What's My IP
See your public IPv4 and IPv6 addresses, geolocation (country, city, ISP), browser user agent, screen resolution, timezone, and more — all in one place.
IP geolocation is approximate. Powered by ipapi.co.
Frequently Asked Questions
Is my IP address accurate?
The IP shown is your public IP address as seen by the internet — the address assigned by your ISP. If you use a VPN, proxy, or Tor, the IP shown is that of the exit node, not your real IP. Mobile data uses carrier IP addresses.

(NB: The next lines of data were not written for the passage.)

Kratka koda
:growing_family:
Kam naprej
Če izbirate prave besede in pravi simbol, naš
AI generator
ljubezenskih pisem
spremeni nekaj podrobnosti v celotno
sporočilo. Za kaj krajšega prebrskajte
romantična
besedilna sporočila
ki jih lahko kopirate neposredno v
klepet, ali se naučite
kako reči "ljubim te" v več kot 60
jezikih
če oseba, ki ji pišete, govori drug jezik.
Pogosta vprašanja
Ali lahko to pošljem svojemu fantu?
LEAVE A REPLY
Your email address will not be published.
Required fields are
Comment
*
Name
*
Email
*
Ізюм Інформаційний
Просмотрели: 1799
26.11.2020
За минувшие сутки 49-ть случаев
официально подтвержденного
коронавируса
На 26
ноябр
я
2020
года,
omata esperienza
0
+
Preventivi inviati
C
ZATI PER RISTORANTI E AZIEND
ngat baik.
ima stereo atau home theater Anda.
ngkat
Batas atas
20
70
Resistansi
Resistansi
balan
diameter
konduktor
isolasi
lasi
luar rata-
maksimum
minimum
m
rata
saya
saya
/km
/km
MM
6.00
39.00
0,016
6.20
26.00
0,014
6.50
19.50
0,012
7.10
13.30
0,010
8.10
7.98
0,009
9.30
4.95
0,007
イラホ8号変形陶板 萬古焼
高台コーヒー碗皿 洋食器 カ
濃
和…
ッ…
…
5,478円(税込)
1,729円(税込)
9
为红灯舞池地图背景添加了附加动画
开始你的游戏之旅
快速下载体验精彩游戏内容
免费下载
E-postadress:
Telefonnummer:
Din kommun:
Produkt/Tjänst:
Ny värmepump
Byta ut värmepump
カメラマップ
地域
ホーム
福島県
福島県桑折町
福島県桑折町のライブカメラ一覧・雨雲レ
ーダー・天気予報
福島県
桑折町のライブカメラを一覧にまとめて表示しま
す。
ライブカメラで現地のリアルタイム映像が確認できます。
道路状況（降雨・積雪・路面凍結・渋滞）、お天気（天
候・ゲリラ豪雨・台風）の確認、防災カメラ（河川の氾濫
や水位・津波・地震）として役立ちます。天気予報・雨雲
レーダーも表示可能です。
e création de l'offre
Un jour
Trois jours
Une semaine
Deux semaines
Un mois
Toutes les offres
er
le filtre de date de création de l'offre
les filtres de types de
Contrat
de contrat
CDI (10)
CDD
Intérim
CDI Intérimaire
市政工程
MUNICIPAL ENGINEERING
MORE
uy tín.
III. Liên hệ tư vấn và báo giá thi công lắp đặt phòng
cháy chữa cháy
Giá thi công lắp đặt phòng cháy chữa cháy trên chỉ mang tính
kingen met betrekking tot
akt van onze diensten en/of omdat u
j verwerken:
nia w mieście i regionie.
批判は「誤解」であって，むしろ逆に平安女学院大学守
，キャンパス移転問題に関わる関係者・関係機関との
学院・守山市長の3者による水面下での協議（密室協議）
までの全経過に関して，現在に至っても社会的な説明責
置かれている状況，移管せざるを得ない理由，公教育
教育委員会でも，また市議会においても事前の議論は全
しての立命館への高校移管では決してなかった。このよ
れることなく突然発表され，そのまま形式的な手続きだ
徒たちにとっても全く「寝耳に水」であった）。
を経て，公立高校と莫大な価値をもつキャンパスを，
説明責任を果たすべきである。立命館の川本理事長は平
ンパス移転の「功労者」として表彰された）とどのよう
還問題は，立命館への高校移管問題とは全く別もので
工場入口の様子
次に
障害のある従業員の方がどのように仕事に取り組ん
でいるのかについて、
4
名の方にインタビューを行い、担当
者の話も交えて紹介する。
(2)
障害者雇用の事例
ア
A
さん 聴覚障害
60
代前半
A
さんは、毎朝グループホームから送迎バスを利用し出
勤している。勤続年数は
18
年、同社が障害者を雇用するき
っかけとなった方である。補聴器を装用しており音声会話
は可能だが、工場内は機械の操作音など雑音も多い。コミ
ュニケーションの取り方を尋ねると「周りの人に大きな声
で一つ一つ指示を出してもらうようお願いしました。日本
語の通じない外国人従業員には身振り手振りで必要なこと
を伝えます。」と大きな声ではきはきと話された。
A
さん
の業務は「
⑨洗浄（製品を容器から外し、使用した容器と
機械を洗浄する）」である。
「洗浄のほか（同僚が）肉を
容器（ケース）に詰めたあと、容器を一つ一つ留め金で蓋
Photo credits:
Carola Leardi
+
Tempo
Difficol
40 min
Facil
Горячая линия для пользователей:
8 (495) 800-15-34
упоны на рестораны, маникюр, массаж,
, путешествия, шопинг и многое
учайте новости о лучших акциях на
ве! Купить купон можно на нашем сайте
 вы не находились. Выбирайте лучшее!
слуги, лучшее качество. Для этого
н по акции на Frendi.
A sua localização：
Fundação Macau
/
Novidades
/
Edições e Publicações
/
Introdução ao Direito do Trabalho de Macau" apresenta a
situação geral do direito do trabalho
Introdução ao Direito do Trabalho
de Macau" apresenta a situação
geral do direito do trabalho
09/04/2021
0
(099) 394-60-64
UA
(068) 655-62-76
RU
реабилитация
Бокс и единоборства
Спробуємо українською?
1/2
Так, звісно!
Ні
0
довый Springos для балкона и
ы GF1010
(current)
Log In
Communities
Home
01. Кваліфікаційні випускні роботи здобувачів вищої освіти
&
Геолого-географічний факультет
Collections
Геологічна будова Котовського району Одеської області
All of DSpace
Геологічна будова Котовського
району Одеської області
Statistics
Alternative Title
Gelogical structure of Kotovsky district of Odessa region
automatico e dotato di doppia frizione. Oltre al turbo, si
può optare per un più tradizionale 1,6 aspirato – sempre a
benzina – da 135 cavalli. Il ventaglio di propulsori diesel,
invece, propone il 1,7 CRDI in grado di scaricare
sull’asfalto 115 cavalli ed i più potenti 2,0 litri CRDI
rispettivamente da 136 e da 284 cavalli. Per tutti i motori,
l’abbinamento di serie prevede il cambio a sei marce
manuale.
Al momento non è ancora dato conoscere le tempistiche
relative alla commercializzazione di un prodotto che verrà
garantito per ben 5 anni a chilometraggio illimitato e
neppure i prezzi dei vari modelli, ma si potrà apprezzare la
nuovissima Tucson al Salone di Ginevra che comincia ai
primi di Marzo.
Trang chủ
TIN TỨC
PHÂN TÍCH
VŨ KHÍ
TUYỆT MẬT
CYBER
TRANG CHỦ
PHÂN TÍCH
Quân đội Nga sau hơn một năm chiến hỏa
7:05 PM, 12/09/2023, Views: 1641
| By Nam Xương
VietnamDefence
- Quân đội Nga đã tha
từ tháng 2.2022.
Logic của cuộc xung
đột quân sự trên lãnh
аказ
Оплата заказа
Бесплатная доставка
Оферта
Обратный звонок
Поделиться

Why is the geolocation wrong?
IP geolocation is approximate. ISPs allocate blocks of IPs to regions, and geolocation databases map those blocks. Accuracy varies: country is usually correct (99%+), city is often off by 50-100+ miles, and some IPs show the ISP's headquarters rather than your location.
What is the difference between IPv4 and IPv6?
IPv4 uses 32-bit addresses (e.g. 192.168.1.1) supporting ~4.3 billion addresses. IPv6 uses 128-bit addresses (e.g. 2001:db8::1) supporting 340 undecillion addresses. IPv6 is the newer standard being adopted as IPv4 addresses run out. If your ISP supports IPv6, both addresses are shown.
What does the Connection tab show?
The Connection tab uses the Network Information API (Chromium browsers only) to show your effective connection type (4G, 3G, etc.), estimated download speed, and round-trip latency. Firefox and Safari do not support this API.